Dwight D. Eisenhower photo

Veto of Bill for the Relief of Mrs. Ann Elizabeth Caulk.

June 07, 1954

To the House of Representatives:

I am returning herewith without my approval H.R. 4532, 83d Congress, "An Act For the relief of Mrs. Ann Elizabeth Caulk."

The bill would authorize and direct the Secretary of the Treasury to pay to Mrs. Ann Elizabeth Caulk the sum of $1,682.80 in full settlement of all her claims against the United States for non-service-connected death pension she would have received if the claim she filed on March 29, 1948, had been considered as having been filed on April 1, 1944.

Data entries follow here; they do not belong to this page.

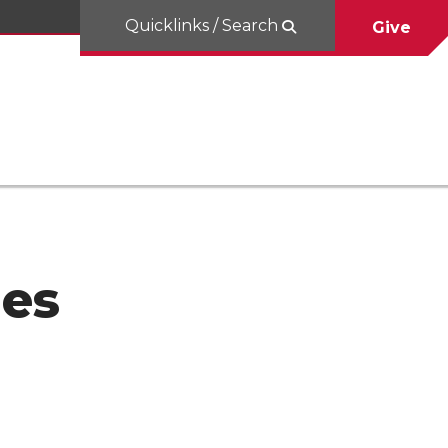
Quicklinks / Search
Give
les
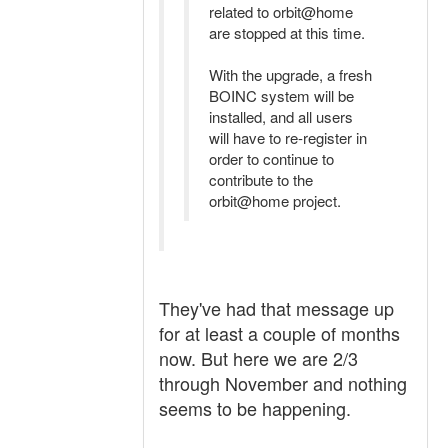
related to orbit@home
are stopped at this time.
With the upgrade, a fresh
BOINC system will be
installed, and all users
will have to re-register in
order to continue to
contribute to the
orbit@home project.
They've had that message up
for at least a couple of months
now. But here we are 2/3
through November and nothing
seems to be happening.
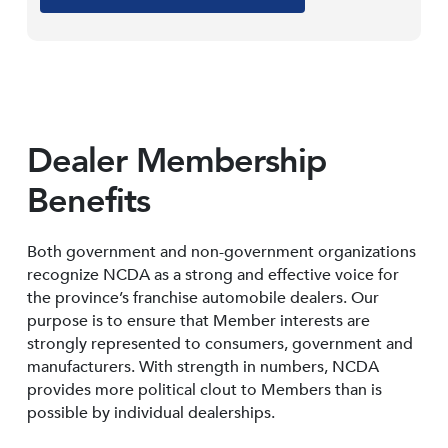
Dealer Membership
Benefits
Both government and non-government organizations
recognize NCDA as a strong and effective voice for
the province’s franchise automobile dealers. Our
purpose is to ensure that Member interests are
strongly represented to consumers, government and
manufacturers. With strength in numbers, NCDA
provides more political clout to Members than is
possible by individual dealerships.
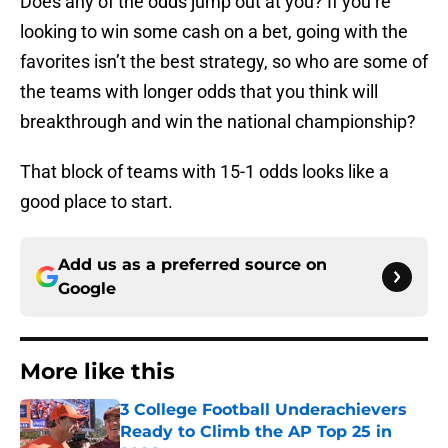
Does any of the odds jump out at you? If you’re
looking to win some cash on a bet, going with the
favorites isn’t the best strategy, so who are some of
the teams with longer odds that you think will
breakthrough and win the national championship?
That block of teams with 15-1 odds looks like a
good place to start.
Add us as a preferred source on
Google
More like this
3 College Football Underachievers
Ready to Climb the AP Top 25 in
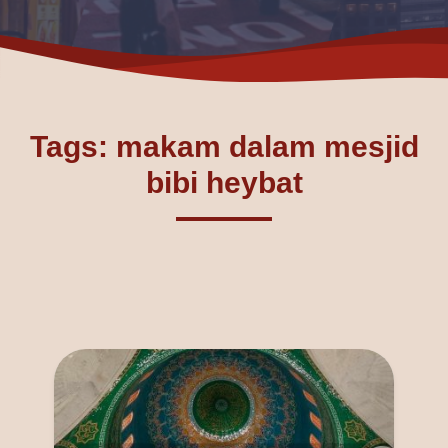
Tags: makam dalam mesjid
bibi heybat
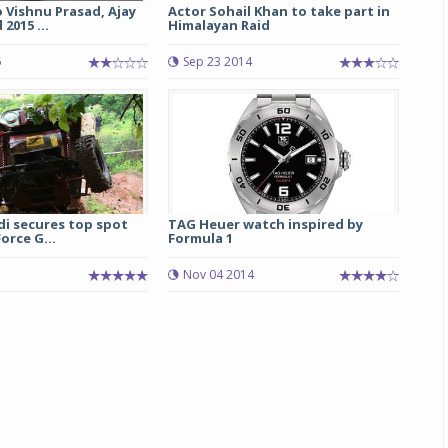
 Vishnu Prasad, Ajay
Actor Sohail Khan to take part in
2015 ...
Himalayan Raid
Michelin launches Primacy 5 tyres for sedans,
SUVs
5
Sep 23 2014
04 Aug 2026
Michelin, the world’s leading tyre technolog
company, announced the launch of the Micheli
Primacy 5 in India, its latest premium tyr
engineered for sedans and SUVs. Marking 
significant milestone ...
di secures top spot
TAG Heuer watch inspired by
orce G...
Formula 1
COMPLETE READING
Nov 04 2014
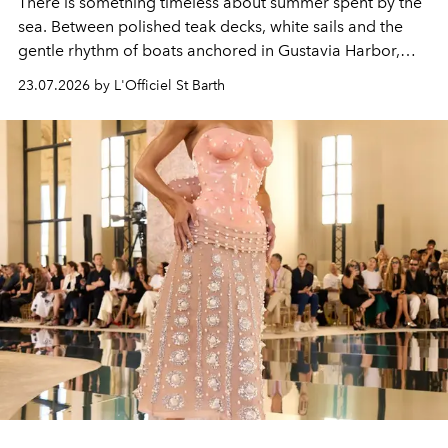
There is something timeless about summer spent by the
sea. Between polished teak decks, white sails and the
gentle rhythm of boats anchored in Gustavia Harbor,
cruise fashion finds its most natural expression.
23.07.2026 by L'Officiel St Barth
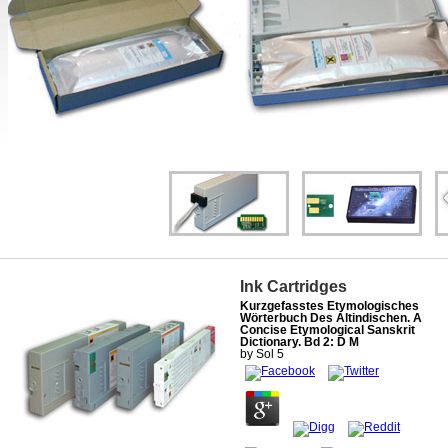
Ink Cartridges
Kurzgefasstes Etymologisches
Wörterbuch Des Altindischen. A
Concise Etymological Sanskrit
Dictionary. Bd 2: D M
by
Sol
5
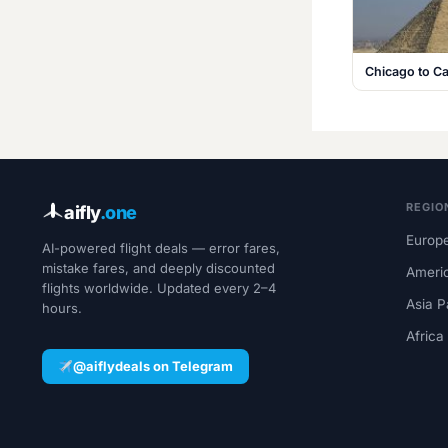
Chicago to Ca
REGIO
aifly
.one
Europe
AI-powered flight deals — error fares,
mistake fares, and deeply discounted
Ameri
flights worldwide. Updated every 2–4
Asia P
hours.
Africa
@aiflydeals on Telegram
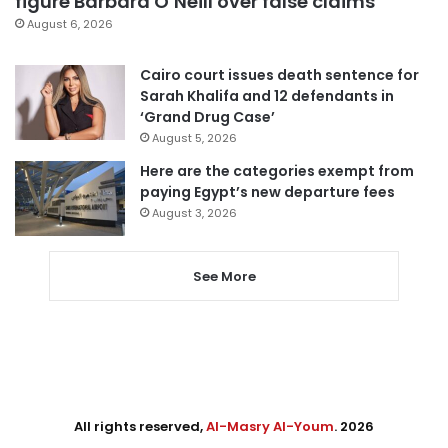
figure Barbara O’Neill over false claims
August 6, 2026
Cairo court issues death sentence for
Sarah Khalifa and 12 defendants in
‘Grand Drug Case’
August 5, 2026
Here are the categories exempt from
paying Egypt’s new departure fees
August 3, 2026
See More
All rights reserved,
Al-Masry Al-Youm
. 2026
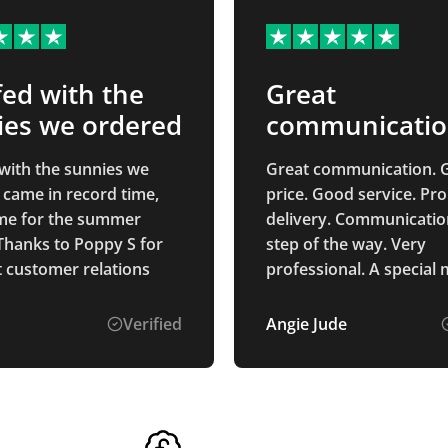
ed with the
Great
ies we ordered
communicati
with the sunnies we
Great communication. 
 came in record time,
price. Good service. Pr
time for the summer
delivery. Communicatio
Thanks to Poppy S for
step of the way. Very
t customer relations
professional. A special
of Alice Ponting who wa
point of contact from st
Verified
Angie Jude
finish. So helpful and a
to deal with. Very pleased with
the process and the pr
received.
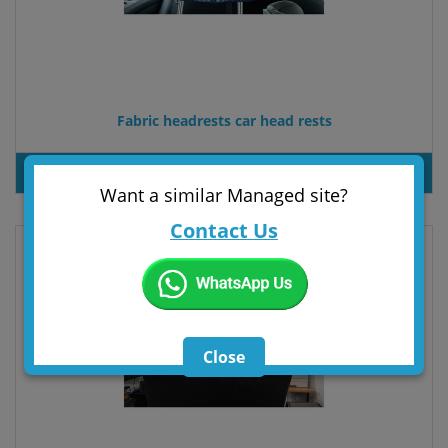
Fabric headrests car head rests
PRODUT INQUIRY
Want a similar Managed site?
Contact Us
Close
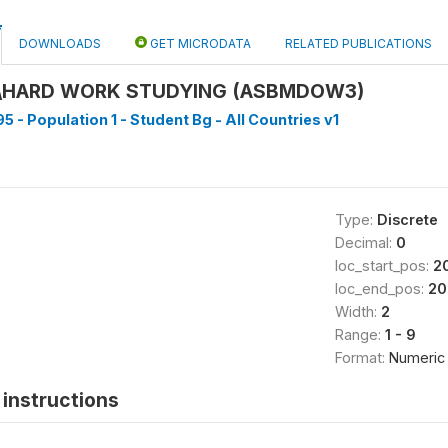
DOWNLOADS
GET MICRODATA
RELATED PUBLICATIONS
\HARD WORK STUDYING (ASBMDOW3)
5 - Population 1 - Student Bg - All Countries v1
Type:
Discrete
Decimal:
0
loc_start_pos:
2
loc_end_pos:
20
Width:
2
Range:
1 - 9
Format:
Numeric
instructions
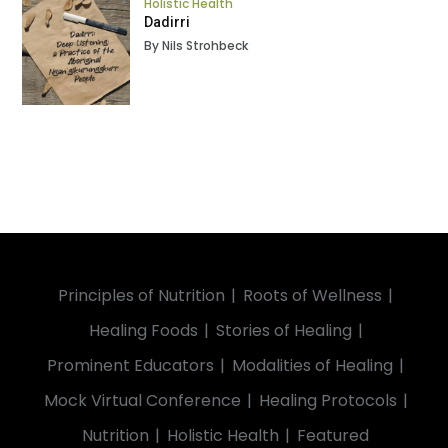
Holistic Health
Dadirri
By Nils Strohbeck
Principles of Nutrition
Roots of Wellness
Healing Foods
Stories of Healing
Prominent Educators
Modalities of Healing
Mock Virtual Conference
Healing Protocols
Nutrition
Holistic Health
Featured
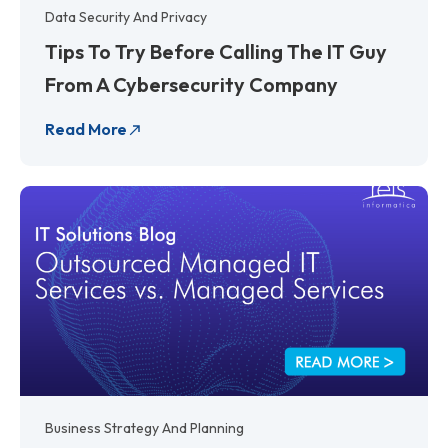
Data Security And Privacy
Tips To Try Before Calling The IT Guy
From A Cybersecurity Company
Read More
Business Strategy And Planning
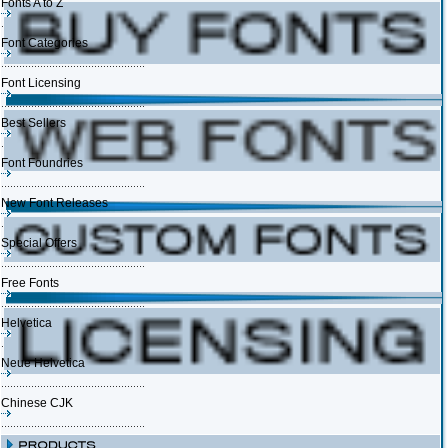
Fonts A to Z
Font Categories
Font Licensing
Best Sellers
Font Foundries
New Font Releases
Special Offers
Free Fonts
Helvetica
Neue Helvetica
Chinese CJK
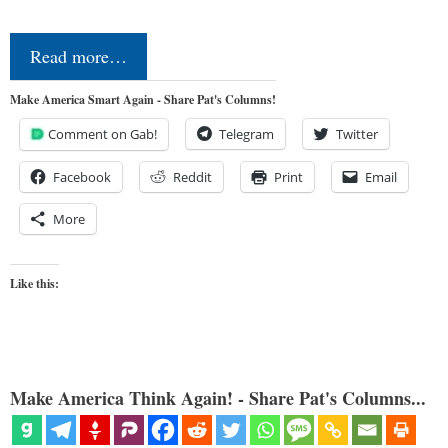
Read more…
Make America Smart Again - Share Pat's Columns!
Comment on Gab!
Telegram
Twitter
Facebook
Reddit
Print
Email
More
Like this:
Make America Think Again! - Share Pat's Columns...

David H. Caulk, a veteran of honorable service in the Spanish-American War, married the claimant on November 7, 1931, and died of a non-service-connected cause twelve days later. Mrs. Caulk's claim for death pension filed December 31, 1931, was denied for the reason that she had not married the veteran prior to the then applicable marriage delimiting date, September 1, 1922. Effective April 1, 1944, the delimiting date was extended by law to January 1, 1938, rendering Mrs. Caulk potentially eligible for death pension benefits to which she was previously not entitled. However, she did not file a new claim for death pension until March 29, 1948, and under the law pension benefits were paid prospectively from that date.

It appears that favorable action by the Committees which considered H.R. 4532 was based on the theory that the delay in filing claim was due to ignorance of the law on the part of Mrs. Caulk. This reason applied with equal force to many other claimants. Her case certainly arouses one's sympathy, but to prefer it for special treatment to the exclusion of other similar cases would be unwarranted and discriminatory. Further, approval of the bill might serve as a precedent for similar legislation in other cases.

I am opposed to setting aside the principles and rules of administration prescribed in the public laws governing veterans' benefit programs. Uniformity and equality of treatment to all who are similarly situated must be the steadfast rule if the Federal programs for veterans and their dependents are to be operated successfully. Approval of H.R. 4532 would not be in keeping with these principles.